SCT can be categorized as classical, fetiform or homunculus, and malignant. Fetiform teratomas have to be distinguished from fetus-in-fetu, which is invariably associated with anencephaly and achardia [35]. Difference in the origin of the two has been described in the literature [4, 5]. While fetus-in-fetu is a type of twin pregnancy of monozygotic, diamniotic, monochorionic nature and is attributed to unequal division of totipotential cells of the blastocyst with inclusion of these cells into more mature embryo, the fetiform teratoma is a tumor arising from pluripotential cells in Hansen’s node, a primitive knot which is thought to have migrated caudally to coccyx [4, 6]. It may expand anterosuperiorly into abdominoperineal cavity, or into gluteal area posterolaterally, which could possibly be the cause of unusual gluteal presentation as in this case. Derivation of these cells into tissues of one or more than one germinal layer is postulated [2]. Unlike classical SCTs, fetiform teratomas have complex tissue differentiation/organization and organoid differentiation. The caudal development is also seen to be better than cephalic as is also seen in this case lacking any cephalic differentiation. Limb formation is seen more often but visceral organ tissue and skeletal muscle is inconspicuous or absent as is seen in this case [4]. Differentiation into gastrointestinal, genitourinary, external sex organ, respiratory system, and other organs such as thyroid, liver lymph nodes, and spleen has been reported, and in this case only a tiny lymphoid tissue resembling spleen was also identified [4, 79]. Kuno et al. have reported highly developed axial skeleton and organ development of brain, eye, trachea, thyroid, blood vessels, gut, and phallus like structure with cavernous structures, but such differentiation was not noted in this case [8]. The presence of axial skeleton has also been variably considered as a distinguishing criterion from classical teratoma, though in this case it was not identified [2, 4, 8]. It has also been proposed that fetiform teratoma can be distinguished from fetus-in-fetu based on zygosity but has not been done in this case [8].
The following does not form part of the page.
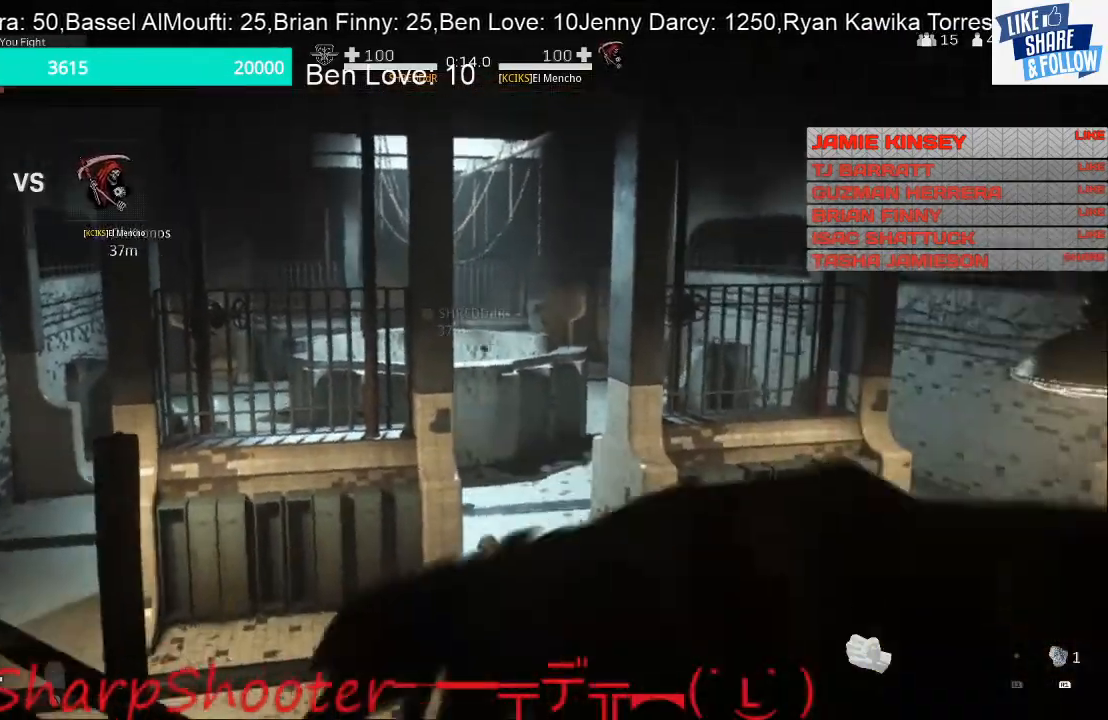
{"buttons": ["R1"], "left_stick": "up", "right_stick": "down-right", "events": [[100, "R1", "up"], [133, "left_stick", "center"], [200, "left_stick", "left"], [267, "R1", "down"], [333, "left_stick", "up-left"], [400, "R1", "up"], [433, "left_stick", "up"], [433, "right_stick", "down-right"], [467, "R1", "down"]]}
Miles reviewed 11 cases of SCT in adults in 20 years, but only one of them had external presentation, and the rest were all intrapelvic presacral masses, which supports the unusual presentation of this case [1]. Histopathology showed classical dermal derivatives with smooth, striated muscles, cartilage, fat, nerves, and intestinal mucosa in his series, whereas no intestinal differentiation was seen in the present case [1].

Fetiform teratoma has been reported in adults in adnexa and retroperitoneum, unlike this case, while sacrococcygeal location with gluteal presentation as in this case has been reported only in neonates [2, 7, 9, 10]. This patient, from a rural background, had carried this slow-growing gluteal mass for 11 years without any complication and malignant transformation as was also seen in a Nigerian case, but that case report also lacks the histopathological confirmation [11].

Primary treatment for mature SCT consists of complete surgical excision [6]. The coccyx should be routinely removed, not only to expose, but to remove the nidus which may contain totipotent cellular remnants and cause recurrence; and as much of the sacrum as necessary [1]. This case report highlights the rarity with respect to its presentation.